Records contained in a dataset:

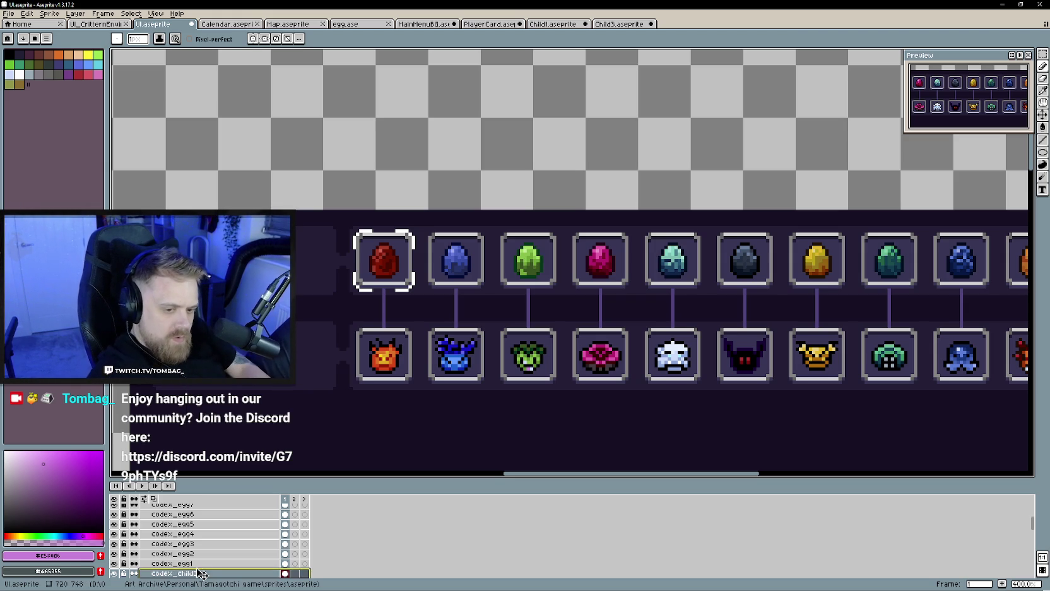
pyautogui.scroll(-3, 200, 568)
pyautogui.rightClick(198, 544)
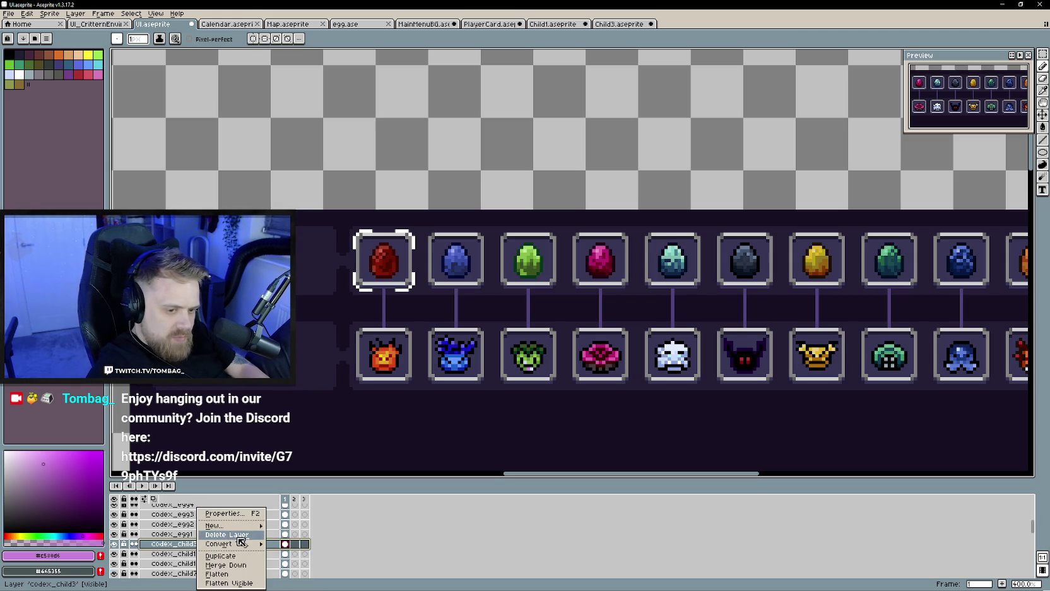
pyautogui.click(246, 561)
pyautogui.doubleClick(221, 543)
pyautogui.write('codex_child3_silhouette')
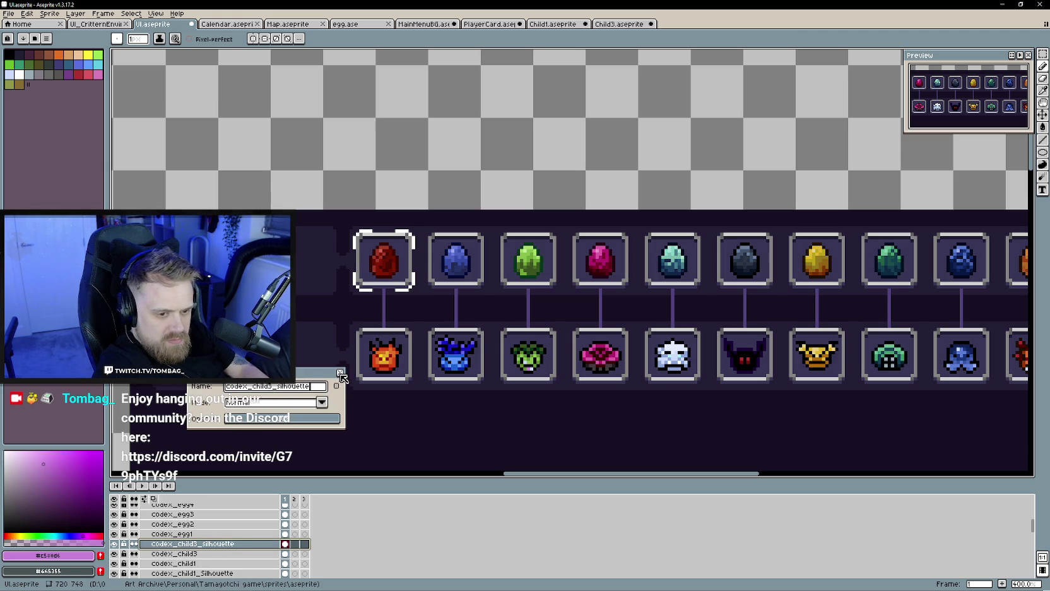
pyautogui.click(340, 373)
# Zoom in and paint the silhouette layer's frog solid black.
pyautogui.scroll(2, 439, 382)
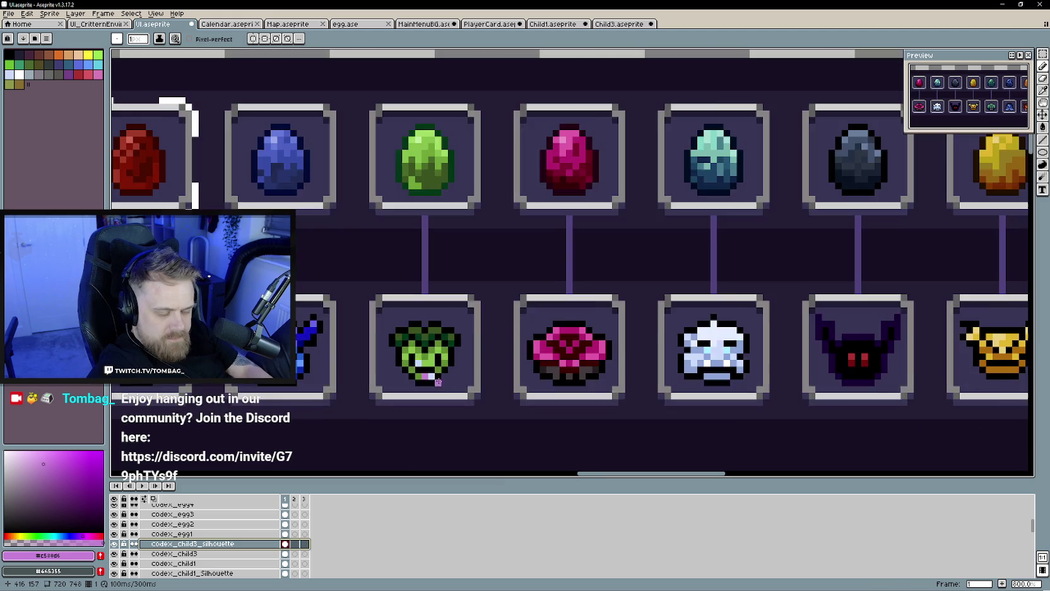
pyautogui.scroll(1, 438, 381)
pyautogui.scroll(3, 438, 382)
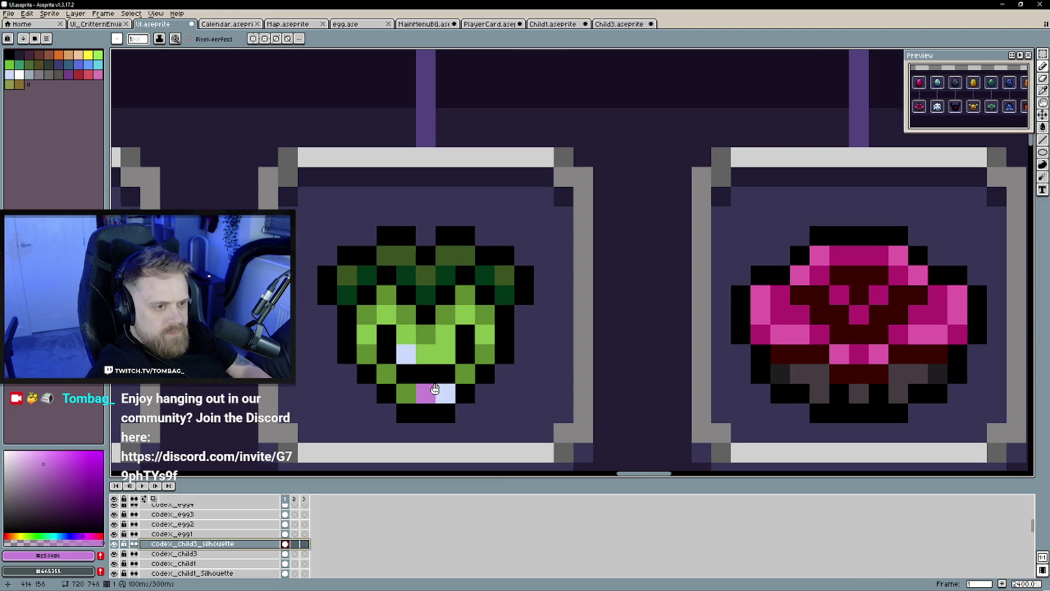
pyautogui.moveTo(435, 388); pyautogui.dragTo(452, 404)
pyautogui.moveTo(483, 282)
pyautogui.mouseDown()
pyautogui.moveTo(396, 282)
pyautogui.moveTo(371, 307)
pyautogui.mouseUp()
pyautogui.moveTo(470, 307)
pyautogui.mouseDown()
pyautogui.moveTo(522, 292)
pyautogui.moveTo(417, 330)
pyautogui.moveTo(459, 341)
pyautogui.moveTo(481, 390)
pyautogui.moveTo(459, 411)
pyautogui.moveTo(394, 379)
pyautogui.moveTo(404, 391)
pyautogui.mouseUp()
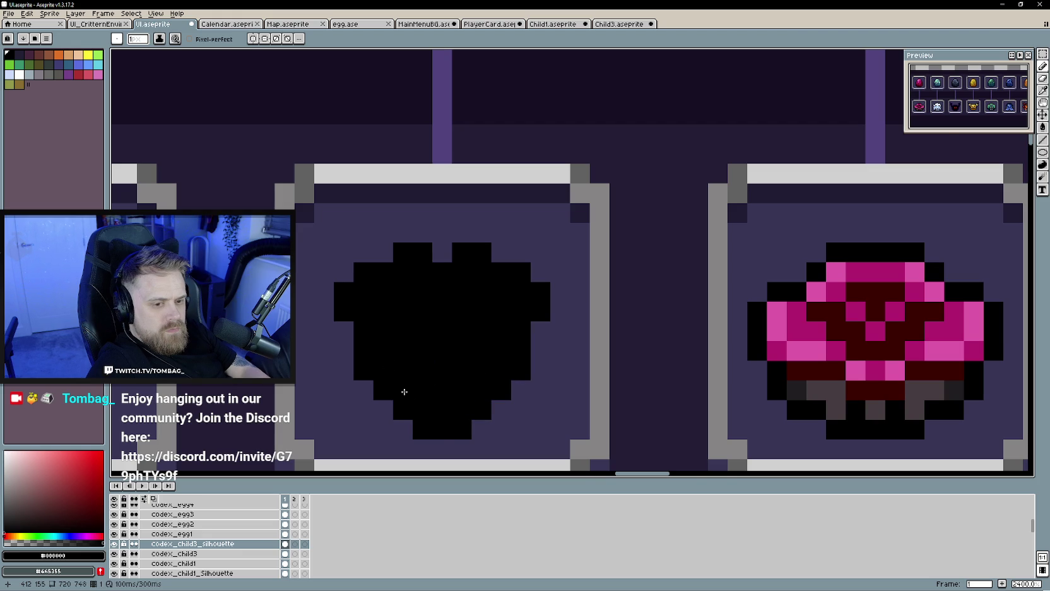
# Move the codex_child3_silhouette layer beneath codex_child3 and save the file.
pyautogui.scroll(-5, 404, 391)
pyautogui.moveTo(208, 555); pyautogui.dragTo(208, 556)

Action item -
Your copy should begin at the line containing "pyautogui.moveTo(483, 282)" and end at the last line of the data above, matching each line exactly and holding no pictures.

Completed task -
pyautogui.moveTo(483, 282)
pyautogui.mouseDown()
pyautogui.moveTo(396, 282)
pyautogui.moveTo(371, 307)
pyautogui.mouseUp()
pyautogui.moveTo(470, 307)
pyautogui.mouseDown()
pyautogui.moveTo(522, 292)
pyautogui.moveTo(417, 330)
pyautogui.moveTo(459, 341)
pyautogui.moveTo(481, 390)
pyautogui.moveTo(459, 411)
pyautogui.moveTo(394, 379)
pyautogui.moveTo(404, 391)
pyautogui.mouseUp()
# Move the codex_child3_silhouette layer beneath codex_child3 and save the file.
pyautogui.scroll(-5, 404, 391)
pyautogui.moveTo(208, 555); pyautogui.dragTo(208, 556)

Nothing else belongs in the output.